[Extract Boundary: Start]

Babies, Infertility, The Snow Child, Eowyn Ivey, Books

In the past few weeks, I've read two books by Eowyn Ivey: The Snow Child and To the Bright Edge of the World. There are three themes which both of these books share, and about which Ivey writes with eloquence and genius: the majesty of cold and wintry Alaska, the heartbreak of pregnancy loss, and the mysterious magic of the inexplicable.

Maybe you remember last year when I wrote a post on Magical Realism and how I just did not get this genre. Everyone in the comments recommended checking out The Snow Child (and then I kept seeing it recommended by practically nearly everyone who's bookish taste I trust), and so I put it on hold at the library (and yes, it took nearly a year for me to actually get that book off the holds list, it's that popular... or my library just has that one copy and someone lost it for a while). And you guys were totally right. You were all exactly, wonderfully right. The book is amazing. The writing is exquisite. The characters and the story are beautiful. But also, don't hate me if I think I might like To the Bright Edge of the World  just a tiny bit better. Not that it's a contest. It's not. Basically, they are both incredible books that I highly, highly recommend. And while reading both of them I just kept thinking THIS IS WHAT I WANT MAGICAL REALISM TO BE! THIS IS WHAT IT SHOULD BE! THIS IS AMAZING!


But what I really loved about these books was not that I finally had the magical realism book I'd always wanted. What I really loved was the theme of infertility.

Hold on a second, because I know that sounds weird. How could I love such a depressing theme? Also, I know I have no business writing about infertility. I have never struggled with this particular trial, I have never experienced this pain. And I know it's a trigger topic for so many women who do struggle with infertility or who have lost a baby. I hope I don't offend here (just stop reading now if this is a trigger topic for you).

Both of these books deal with pregnancy loss and infertility in magnificent and different ways, but there was a passage in The Snow Child that particularly took my breath away.
For years, her arms had ached with longing. It was self-indulgence she didn't often permit herself, but sometimes she would sit in a chair, her eyes closed, her arms crossed against her breast, and she would imagine holding a small baby there--its trusting warmth against her body, its tiny head smelling of milk and talcum powder, its skin softer than flower petals. She had watched other women with infants and eventually understood what she craved: the boundless permission--no, the absolute necessity--to hold and kiss and stroke this tiny person. Cradling a swaddled infant in their arms, mothers would distractedly touch their lips to their babies' foreheads. Passing their toddlers in a hall, mothers would tousle their hair or even sweep them up in their arms and kiss them hard along their chins and necks until the children squealed with glee. Where else in life, Mabel wondered, could a woman love so openly and with such abandon?

[Extract Boundary: End]
[Records supplied Boundary: Start]

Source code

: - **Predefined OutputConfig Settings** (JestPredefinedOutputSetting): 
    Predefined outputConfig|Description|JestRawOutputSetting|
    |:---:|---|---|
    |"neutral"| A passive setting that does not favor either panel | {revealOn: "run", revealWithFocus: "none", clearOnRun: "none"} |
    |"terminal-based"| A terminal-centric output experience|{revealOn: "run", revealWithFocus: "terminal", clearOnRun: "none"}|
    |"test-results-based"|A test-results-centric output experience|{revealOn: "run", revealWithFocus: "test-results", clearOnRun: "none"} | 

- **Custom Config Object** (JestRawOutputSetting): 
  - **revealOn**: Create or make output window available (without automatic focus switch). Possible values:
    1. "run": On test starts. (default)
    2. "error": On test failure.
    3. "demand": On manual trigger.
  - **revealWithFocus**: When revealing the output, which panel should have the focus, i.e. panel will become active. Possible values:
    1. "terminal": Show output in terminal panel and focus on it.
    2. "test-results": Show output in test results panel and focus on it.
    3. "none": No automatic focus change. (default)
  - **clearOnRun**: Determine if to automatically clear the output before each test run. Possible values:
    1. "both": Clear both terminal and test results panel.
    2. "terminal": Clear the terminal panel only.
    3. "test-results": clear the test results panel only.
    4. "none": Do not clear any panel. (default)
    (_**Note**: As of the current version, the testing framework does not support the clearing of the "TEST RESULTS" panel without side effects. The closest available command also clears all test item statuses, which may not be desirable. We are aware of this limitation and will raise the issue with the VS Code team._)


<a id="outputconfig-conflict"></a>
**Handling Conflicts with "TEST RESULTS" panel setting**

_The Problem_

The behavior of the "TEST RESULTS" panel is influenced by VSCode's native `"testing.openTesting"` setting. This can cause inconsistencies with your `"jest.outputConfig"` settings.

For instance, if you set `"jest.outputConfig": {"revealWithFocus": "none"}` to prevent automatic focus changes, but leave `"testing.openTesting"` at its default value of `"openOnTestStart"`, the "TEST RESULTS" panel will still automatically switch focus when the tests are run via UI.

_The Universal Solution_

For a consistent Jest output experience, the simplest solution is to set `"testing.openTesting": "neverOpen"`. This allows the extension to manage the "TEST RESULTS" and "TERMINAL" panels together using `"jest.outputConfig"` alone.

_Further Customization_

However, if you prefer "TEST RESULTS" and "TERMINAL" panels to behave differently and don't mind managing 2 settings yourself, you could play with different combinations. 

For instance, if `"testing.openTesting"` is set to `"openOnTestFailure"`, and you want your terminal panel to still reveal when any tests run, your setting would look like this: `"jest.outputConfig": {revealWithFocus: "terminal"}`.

[Records supplied Boundary: End]
[Records supplied Boundary: Start]

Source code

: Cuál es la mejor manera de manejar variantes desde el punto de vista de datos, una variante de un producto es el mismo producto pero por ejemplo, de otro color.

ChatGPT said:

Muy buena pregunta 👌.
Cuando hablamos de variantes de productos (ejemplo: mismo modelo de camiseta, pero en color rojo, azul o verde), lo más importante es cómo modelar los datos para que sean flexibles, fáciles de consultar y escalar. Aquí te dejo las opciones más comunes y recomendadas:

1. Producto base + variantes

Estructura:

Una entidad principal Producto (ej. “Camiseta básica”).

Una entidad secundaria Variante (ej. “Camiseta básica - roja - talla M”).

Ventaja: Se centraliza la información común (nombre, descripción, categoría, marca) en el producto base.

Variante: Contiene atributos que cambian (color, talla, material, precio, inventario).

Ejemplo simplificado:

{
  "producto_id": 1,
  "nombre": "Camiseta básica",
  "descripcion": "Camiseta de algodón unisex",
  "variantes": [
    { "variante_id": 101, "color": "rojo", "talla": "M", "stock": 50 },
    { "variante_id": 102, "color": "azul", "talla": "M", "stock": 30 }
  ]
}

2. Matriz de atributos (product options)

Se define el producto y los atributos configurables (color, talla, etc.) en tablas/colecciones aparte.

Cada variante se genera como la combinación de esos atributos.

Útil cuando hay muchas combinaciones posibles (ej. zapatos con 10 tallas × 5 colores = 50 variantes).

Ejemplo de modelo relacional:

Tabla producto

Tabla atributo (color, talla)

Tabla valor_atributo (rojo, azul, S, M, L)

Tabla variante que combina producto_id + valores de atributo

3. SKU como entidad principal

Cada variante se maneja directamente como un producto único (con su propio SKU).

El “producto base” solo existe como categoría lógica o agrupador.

[Records supplied Boundary: End]
[Records supplied Boundary: Start]

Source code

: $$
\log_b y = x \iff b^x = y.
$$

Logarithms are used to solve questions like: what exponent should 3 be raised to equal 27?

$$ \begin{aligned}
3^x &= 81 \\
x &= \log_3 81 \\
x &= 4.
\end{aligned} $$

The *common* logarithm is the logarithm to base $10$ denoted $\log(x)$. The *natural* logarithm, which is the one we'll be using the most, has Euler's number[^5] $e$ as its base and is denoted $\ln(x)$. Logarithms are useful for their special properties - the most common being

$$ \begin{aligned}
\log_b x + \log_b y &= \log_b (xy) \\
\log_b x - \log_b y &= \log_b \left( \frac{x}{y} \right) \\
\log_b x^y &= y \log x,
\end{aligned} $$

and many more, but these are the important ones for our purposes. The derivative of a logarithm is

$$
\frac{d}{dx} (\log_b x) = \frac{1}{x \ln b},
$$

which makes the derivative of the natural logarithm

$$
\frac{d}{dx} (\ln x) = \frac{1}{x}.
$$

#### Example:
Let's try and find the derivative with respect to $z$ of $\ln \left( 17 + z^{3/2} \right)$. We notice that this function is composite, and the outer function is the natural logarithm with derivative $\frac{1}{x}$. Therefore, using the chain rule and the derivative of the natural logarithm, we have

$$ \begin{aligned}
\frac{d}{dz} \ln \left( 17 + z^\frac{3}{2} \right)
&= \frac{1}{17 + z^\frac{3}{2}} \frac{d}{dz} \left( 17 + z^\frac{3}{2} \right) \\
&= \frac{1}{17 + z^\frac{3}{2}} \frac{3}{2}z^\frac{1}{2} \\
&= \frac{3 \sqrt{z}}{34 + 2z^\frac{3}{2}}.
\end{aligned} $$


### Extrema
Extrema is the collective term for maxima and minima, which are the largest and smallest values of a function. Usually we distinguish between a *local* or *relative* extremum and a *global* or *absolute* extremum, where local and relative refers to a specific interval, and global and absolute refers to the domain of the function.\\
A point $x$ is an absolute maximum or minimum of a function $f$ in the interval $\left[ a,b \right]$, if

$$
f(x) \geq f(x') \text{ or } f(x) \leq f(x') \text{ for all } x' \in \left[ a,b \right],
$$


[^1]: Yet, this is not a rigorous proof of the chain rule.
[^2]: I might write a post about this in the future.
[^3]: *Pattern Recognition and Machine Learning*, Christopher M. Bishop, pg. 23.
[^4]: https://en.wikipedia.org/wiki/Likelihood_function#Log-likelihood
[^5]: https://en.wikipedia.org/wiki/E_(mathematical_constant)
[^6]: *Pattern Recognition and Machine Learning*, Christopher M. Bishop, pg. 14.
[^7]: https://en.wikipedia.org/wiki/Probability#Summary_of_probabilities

[Records supplied Boundary: End]

### Try it
Pick up the blog post about Eowyn Ivey's novels after its last sentence and write what comes next.

### Answer space
I read this passage while sitting in my chair, distractedly nursing my own perfect, sweet little baby. But this passage gave me pause because it made me question whether or not I'm appreciating this permission, this necessity, to love with such abandon in my life right now. So much of my interaction with my baby is distracted: my mind in a book while I nurse her, swaying her on my hip while I cook or change out the laundry or pick up toys, praying she'll just sleep a little longer so I can get one more thing done. I keep looking forward to when she'll be sleeping through the night, to when she'll be done nursing, to when she can crawl and walk and play on her own and not need me so desperately.

I do this with all my children--look forward to the time when they can do this or that or the other on their own, without my help. I often joke that my affection for my children directly corresponds to their level of independence from me.

But reading that passage, reading of Mabel's simple and heart-breaking yearning, was a timely nudge for me to treasure my sweet present, to stop reading and snuggle that sweet baby, kiss her plump cheeks, smell her milky breath, and revel in my opportunity to love with open abandon. I know this, but I also need to be constantly reminded of this. I need to treasure my present moment.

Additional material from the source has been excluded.